EXERCISE DIRECTIONS:
Show every line below that contains the string "images", copying each one in full. Case counts.

(Saved data entries)
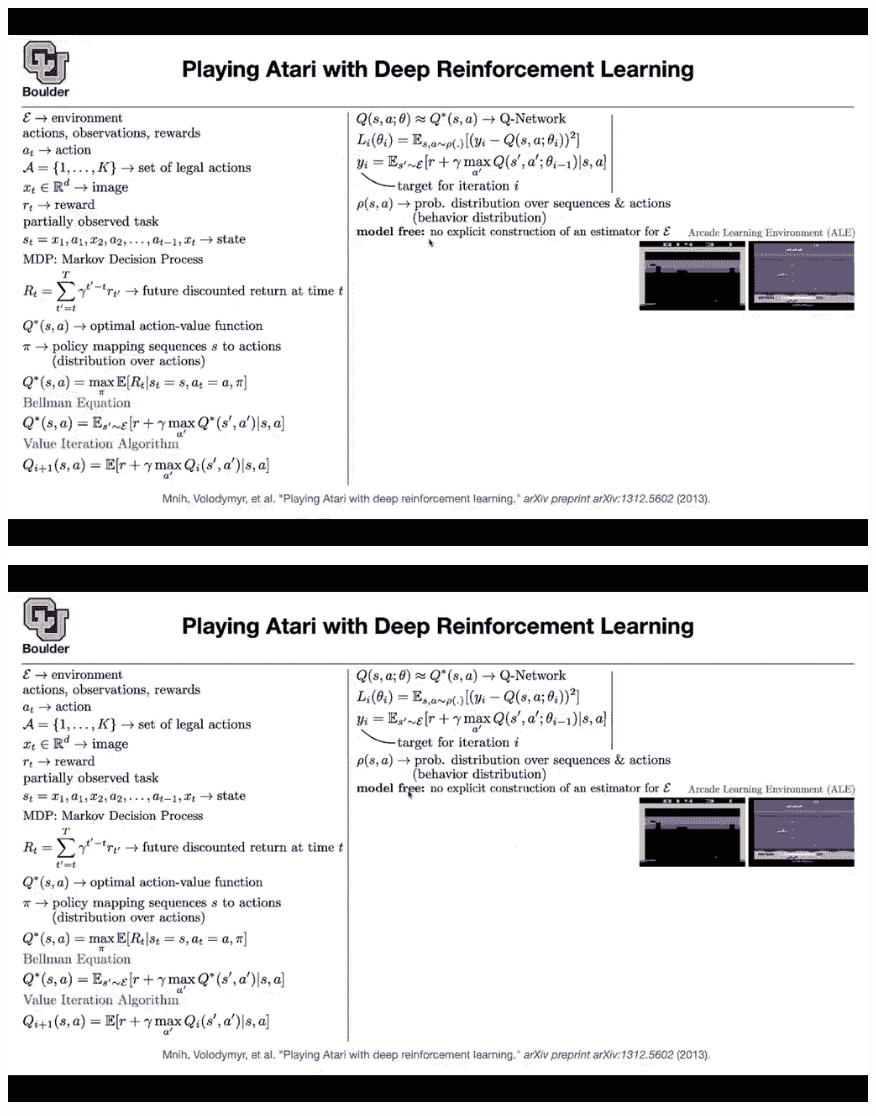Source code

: ![](img/60db3c473f9dfbd767eaf55bb020b22a_146.png)

![](img/60db3c473f9dfbd767eaf55bb020b22a_147.png)
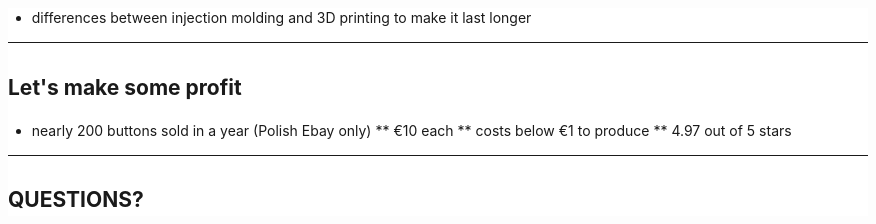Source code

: * differences between injection molding and 3D printing to make it last longer

---

## Let's make some profit

* nearly 200 buttons sold in a year (Polish Ebay only)
** €10 each
** costs below €1 to produce
** 4.97 out of 5 stars

---

## QUESTIONS?
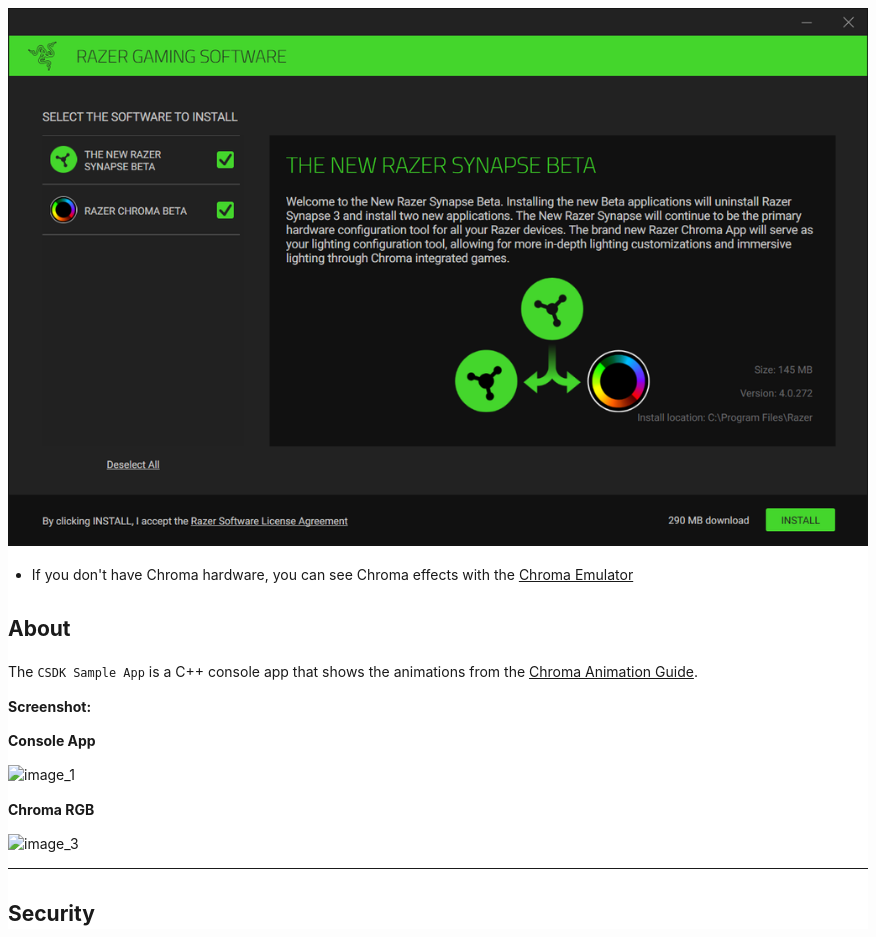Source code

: ![image_2](images/image_2.png)

* If you don't have Chroma hardware, you can see Chroma effects with the [Chroma Emulator](https://github.com/razerofficial/ChromaEmulator)

<a name="about"></a>

## About

The `CSDK Sample App` is a C++ console app that shows the animations from the [Chroma Animation Guide](http://chroma.razer.com/ChromaGuide/).

**Screenshot:**

**Console App**

![image_1](/images/image_1.png)

**Chroma RGB**

![image_3](images/image_3.png)

---

<a name="security"></a>

## Security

SOLUTION FOR THIS EXERCISE:
: ![image_2](images/image_2.png)
![image_1](/images/image_1.png)
![image_3](images/image_3.png)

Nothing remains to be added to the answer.